Sue-Ann Levy is not alone in her complaining about bike lanes slowing down cars; there is a campaign in the east end of Toronto to remove a bike lane on Woodbine Avenue that isn’t even completed yet. According to a petition that is circulating,
Traffic has increased since they’ve opened. We see many cars diverting to residential side streets in order to find quicker routes. These routes are travelled by children walking to school and the increased traffic will make it less safe for them to walk home.
And don’t forget that bike lanes cause pollution! “The idling cars in traffic result in exhaust being expelled right in front of residential houses on a daily basis.”
It’s hard to for a planner to know what to do (unless you are Toronto’s Jennifer Keesmaat, and she up and quit.) As Carlton Reid points out, you can’t really get people onto bikes unless you make it harder to get into cars.

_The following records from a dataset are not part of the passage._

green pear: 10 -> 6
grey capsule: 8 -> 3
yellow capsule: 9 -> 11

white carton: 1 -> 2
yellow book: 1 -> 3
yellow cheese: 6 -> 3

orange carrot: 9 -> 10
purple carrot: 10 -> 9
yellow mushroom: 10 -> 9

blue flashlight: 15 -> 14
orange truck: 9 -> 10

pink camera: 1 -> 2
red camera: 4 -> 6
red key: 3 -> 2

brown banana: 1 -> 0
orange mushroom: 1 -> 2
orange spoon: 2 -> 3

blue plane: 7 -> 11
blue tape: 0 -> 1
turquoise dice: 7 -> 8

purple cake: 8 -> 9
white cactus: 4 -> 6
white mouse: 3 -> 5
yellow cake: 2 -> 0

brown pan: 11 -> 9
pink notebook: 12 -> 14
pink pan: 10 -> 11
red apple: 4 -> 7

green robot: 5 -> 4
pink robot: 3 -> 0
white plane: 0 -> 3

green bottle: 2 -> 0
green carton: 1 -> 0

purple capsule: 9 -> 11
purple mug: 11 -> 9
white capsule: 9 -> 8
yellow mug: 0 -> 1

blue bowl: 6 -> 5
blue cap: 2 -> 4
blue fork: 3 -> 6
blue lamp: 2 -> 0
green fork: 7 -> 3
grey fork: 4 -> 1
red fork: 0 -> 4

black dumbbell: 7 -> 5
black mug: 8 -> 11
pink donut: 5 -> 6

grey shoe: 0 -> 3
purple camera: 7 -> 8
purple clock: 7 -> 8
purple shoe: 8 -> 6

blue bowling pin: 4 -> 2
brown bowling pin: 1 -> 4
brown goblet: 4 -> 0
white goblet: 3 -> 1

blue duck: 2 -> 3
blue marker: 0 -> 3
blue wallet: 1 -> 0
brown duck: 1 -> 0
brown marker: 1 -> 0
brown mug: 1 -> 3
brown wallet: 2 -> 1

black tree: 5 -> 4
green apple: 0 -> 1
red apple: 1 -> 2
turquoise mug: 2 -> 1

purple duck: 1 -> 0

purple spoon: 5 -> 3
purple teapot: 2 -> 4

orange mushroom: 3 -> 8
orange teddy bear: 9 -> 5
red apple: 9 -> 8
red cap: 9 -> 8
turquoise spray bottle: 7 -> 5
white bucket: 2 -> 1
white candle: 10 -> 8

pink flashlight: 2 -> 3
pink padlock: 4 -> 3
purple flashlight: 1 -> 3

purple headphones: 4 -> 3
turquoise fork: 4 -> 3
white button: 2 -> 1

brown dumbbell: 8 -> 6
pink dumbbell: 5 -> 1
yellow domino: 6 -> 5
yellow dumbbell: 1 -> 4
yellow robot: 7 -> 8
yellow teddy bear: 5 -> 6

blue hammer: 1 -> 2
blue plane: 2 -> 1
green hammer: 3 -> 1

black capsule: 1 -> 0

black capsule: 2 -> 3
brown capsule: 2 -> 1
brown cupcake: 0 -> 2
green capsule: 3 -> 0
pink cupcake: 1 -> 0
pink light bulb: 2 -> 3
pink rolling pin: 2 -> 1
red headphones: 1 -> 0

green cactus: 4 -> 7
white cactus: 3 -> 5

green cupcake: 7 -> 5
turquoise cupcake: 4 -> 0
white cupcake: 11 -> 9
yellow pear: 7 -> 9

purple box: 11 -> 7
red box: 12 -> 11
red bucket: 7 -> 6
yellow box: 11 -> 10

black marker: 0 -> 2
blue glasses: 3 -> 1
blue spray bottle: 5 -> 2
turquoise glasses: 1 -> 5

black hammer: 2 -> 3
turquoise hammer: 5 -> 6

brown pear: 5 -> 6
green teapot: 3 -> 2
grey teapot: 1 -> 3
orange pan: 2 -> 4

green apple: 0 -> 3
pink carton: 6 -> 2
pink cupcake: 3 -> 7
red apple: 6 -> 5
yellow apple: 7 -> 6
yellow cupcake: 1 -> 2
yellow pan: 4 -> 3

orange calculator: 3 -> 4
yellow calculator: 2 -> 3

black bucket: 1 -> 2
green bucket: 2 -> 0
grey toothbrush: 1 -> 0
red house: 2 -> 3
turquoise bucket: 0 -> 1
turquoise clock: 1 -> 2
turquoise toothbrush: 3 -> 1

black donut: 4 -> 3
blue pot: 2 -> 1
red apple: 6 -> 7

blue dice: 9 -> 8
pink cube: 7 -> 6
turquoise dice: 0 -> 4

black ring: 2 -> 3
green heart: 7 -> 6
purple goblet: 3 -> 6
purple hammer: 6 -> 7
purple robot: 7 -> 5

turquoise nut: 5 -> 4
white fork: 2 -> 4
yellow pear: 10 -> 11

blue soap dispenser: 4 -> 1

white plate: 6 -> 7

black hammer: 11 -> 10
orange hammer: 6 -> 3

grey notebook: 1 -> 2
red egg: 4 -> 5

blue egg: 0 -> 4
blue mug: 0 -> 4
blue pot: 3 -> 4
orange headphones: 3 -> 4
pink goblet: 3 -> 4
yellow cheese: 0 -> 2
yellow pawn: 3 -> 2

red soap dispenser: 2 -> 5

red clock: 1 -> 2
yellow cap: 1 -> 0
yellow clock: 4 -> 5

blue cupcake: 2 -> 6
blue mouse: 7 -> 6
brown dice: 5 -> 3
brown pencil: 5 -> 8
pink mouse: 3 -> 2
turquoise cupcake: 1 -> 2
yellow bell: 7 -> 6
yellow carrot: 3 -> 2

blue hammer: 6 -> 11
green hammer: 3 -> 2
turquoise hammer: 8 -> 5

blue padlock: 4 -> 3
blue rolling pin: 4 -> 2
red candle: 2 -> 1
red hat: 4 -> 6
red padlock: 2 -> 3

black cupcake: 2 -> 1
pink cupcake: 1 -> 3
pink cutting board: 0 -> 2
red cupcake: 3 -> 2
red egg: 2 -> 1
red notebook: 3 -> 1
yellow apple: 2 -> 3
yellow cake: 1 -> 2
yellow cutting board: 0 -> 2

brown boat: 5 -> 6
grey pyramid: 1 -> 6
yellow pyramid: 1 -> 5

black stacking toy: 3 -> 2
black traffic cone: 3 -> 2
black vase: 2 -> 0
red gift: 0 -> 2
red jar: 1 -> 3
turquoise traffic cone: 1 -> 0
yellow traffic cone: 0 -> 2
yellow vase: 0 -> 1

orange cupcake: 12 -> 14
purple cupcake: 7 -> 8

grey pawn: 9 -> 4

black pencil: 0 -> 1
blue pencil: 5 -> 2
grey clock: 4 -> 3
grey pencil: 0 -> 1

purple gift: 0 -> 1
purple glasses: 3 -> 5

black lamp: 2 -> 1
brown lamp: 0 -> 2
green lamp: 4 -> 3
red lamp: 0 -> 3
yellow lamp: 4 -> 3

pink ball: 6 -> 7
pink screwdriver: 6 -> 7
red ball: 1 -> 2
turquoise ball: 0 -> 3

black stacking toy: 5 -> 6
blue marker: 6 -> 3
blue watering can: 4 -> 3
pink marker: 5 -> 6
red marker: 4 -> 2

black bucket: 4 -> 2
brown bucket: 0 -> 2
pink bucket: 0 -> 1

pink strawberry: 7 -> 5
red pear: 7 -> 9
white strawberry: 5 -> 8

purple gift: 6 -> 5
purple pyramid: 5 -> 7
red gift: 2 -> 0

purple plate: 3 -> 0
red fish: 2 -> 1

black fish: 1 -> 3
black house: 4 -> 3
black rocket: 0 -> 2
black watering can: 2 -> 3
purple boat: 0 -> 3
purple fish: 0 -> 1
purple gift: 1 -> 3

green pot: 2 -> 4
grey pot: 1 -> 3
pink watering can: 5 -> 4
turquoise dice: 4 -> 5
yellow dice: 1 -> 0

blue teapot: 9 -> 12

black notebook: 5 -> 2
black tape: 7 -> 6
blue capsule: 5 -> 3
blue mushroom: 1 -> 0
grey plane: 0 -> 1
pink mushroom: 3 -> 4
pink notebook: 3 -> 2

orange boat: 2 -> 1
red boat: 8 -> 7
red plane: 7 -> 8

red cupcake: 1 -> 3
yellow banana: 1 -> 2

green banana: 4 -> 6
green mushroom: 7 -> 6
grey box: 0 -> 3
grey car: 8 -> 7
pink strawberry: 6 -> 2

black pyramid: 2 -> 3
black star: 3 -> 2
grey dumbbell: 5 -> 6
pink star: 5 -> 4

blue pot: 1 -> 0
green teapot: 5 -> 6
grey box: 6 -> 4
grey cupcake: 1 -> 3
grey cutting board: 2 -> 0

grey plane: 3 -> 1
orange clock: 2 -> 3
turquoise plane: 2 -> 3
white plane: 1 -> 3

Cities without high cycle usage, but which want to gain the benefits that such usage brings individually and collectively, would need to restrict usage of cars… Sadly, such measures are known collectively, by media and politicians, as the “war on the motorist,” and in our short-termist political cycles it’s incredibly difficult to do anything that interferes with the sacrosanct Great Car Economy.
Back in Toronto, the mayor is as as short-termist a politician as you can get, and 2018 is an election year. The War On The Car types will probably be very happy and see the bike lanes torn out. Because there are more of them.